* _YOUR TASK_: Everything from the line that holds "left eye: (900, 373)" to the end of the entries below should be printed again, word for word, and nothing more.

* _SOURCE RECORDS_:
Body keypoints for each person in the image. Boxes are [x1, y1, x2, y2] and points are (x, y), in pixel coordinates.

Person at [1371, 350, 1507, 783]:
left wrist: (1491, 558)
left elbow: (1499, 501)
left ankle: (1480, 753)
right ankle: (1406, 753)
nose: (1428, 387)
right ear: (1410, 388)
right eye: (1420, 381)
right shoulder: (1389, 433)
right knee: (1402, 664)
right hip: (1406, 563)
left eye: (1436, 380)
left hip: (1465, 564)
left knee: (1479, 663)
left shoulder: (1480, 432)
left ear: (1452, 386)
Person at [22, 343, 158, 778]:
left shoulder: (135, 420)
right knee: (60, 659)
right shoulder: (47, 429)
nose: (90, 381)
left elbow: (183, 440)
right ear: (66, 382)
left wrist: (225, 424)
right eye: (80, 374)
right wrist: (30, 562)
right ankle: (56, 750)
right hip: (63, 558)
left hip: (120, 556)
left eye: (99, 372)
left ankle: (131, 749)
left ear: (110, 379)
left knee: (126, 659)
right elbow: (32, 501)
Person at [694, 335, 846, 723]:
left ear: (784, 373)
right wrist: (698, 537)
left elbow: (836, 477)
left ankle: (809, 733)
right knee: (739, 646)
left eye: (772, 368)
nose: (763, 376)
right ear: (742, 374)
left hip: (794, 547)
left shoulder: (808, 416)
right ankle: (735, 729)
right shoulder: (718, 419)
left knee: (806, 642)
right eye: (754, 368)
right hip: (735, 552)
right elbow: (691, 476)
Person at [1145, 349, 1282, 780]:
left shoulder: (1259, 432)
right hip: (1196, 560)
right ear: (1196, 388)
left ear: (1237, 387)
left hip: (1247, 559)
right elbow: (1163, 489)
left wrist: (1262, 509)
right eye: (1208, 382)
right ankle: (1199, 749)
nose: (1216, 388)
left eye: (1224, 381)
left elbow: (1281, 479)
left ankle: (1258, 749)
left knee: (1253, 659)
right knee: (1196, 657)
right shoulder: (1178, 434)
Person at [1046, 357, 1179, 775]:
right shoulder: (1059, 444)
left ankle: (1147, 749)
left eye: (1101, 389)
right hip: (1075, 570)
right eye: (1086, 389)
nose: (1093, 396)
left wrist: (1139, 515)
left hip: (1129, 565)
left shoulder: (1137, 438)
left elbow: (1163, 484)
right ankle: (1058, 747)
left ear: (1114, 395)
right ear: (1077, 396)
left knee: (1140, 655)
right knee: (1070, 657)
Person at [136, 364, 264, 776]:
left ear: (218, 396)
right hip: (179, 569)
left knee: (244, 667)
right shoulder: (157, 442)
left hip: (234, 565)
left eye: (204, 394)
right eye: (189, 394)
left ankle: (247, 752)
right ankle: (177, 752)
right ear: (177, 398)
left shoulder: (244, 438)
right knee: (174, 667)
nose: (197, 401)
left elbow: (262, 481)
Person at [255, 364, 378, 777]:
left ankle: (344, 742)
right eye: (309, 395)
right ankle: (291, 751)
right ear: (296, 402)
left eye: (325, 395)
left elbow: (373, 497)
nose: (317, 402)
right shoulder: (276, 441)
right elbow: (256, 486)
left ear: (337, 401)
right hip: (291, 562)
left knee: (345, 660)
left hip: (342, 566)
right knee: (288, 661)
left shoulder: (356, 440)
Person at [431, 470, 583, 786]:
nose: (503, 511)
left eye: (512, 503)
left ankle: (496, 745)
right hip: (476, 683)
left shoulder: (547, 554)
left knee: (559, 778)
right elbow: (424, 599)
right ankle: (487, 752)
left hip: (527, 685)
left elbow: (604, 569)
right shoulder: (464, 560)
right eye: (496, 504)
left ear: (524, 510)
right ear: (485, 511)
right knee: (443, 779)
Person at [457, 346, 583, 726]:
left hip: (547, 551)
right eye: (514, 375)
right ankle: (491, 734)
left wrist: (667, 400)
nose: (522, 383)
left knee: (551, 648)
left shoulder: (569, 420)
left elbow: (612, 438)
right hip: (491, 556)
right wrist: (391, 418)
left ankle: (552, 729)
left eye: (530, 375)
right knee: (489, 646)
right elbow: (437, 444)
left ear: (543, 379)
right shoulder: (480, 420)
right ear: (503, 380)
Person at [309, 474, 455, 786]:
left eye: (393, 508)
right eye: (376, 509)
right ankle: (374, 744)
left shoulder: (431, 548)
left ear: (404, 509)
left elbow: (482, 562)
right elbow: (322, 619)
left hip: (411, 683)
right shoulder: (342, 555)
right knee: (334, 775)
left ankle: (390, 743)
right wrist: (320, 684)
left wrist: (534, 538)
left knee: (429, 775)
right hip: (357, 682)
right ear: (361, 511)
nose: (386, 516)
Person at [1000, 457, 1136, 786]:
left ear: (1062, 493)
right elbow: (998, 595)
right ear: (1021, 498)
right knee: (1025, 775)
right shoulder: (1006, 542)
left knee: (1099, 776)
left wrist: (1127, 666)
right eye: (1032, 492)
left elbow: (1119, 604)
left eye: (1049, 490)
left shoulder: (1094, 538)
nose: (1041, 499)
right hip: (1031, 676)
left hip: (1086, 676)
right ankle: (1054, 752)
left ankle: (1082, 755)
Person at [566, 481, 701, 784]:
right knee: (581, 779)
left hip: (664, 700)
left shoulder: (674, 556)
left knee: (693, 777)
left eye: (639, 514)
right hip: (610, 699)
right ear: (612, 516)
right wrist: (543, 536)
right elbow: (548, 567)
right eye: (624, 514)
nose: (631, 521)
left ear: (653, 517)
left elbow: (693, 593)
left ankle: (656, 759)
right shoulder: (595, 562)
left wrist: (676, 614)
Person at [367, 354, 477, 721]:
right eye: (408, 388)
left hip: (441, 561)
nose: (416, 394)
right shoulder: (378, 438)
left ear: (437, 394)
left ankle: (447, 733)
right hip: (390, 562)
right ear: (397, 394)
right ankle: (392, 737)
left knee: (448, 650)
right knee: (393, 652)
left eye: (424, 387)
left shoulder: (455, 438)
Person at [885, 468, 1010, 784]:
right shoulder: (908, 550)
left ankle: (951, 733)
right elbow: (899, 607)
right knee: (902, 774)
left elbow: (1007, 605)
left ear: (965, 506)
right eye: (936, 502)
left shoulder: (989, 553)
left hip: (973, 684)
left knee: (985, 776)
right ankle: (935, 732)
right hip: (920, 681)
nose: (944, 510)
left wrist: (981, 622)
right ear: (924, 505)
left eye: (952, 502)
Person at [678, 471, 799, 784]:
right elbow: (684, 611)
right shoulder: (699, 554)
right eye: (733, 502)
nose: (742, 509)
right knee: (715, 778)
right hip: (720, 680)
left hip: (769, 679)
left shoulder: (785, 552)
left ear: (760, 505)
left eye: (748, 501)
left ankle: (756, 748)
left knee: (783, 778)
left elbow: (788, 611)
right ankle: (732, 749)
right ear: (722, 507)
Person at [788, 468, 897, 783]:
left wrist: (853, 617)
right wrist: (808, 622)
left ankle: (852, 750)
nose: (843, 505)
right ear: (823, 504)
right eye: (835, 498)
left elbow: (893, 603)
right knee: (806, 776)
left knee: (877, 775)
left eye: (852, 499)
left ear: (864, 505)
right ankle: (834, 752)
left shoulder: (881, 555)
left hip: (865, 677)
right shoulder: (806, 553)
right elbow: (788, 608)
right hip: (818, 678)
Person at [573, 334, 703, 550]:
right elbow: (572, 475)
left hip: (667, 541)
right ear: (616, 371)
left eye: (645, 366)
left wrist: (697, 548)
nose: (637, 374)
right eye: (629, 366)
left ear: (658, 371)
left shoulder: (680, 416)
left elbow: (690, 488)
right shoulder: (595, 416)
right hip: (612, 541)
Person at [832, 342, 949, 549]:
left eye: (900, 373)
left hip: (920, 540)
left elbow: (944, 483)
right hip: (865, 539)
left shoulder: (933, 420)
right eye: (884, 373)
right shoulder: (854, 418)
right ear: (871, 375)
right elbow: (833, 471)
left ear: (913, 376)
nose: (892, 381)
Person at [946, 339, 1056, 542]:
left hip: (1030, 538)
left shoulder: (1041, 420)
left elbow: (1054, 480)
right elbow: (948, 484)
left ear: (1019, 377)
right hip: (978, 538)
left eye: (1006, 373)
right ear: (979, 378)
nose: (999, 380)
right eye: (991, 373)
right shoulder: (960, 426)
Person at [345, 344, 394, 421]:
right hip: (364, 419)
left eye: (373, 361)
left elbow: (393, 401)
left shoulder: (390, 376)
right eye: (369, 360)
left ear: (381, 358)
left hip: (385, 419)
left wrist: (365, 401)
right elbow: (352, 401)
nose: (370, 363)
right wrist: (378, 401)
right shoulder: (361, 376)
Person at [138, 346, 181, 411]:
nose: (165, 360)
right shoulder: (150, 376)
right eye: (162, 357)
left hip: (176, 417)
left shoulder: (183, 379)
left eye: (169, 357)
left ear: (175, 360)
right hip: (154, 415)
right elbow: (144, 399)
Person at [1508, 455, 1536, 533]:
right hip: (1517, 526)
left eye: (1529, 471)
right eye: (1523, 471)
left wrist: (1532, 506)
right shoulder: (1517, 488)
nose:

* _FINISHED EXERCISE_:
left eye: (900, 373)
left hip: (920, 540)
left elbow: (944, 483)
right hip: (865, 539)
left shoulder: (933, 420)
right eye: (884, 373)
right shoulder: (854, 418)
right ear: (871, 375)
right elbow: (833, 471)
left ear: (913, 376)
nose: (892, 381)
Person at [946, 339, 1056, 542]:
left hip: (1030, 538)
left shoulder: (1041, 420)
left elbow: (1054, 480)
right elbow: (948, 484)
left ear: (1019, 377)
right hip: (978, 538)
left eye: (1006, 373)
right ear: (979, 378)
nose: (999, 380)
right eye: (991, 373)
right shoulder: (960, 426)
Person at [345, 344, 394, 421]:
right hip: (364, 419)
left eye: (373, 361)
left elbow: (393, 401)
left shoulder: (390, 376)
right eye: (369, 360)
left ear: (381, 358)
left hip: (385, 419)
left wrist: (365, 401)
right elbow: (352, 401)
nose: (370, 363)
right wrist: (378, 401)
right shoulder: (361, 376)
Person at [138, 346, 181, 411]:
nose: (165, 360)
right shoulder: (150, 376)
right eye: (162, 357)
left hip: (176, 417)
left shoulder: (183, 379)
left eye: (169, 357)
left ear: (175, 360)
right hip: (154, 415)
right elbow: (144, 399)
Person at [1508, 455, 1536, 533]:
right hip: (1517, 526)
left eye: (1529, 471)
right eye: (1523, 471)
left wrist: (1532, 506)
right shoulder: (1517, 488)
nose:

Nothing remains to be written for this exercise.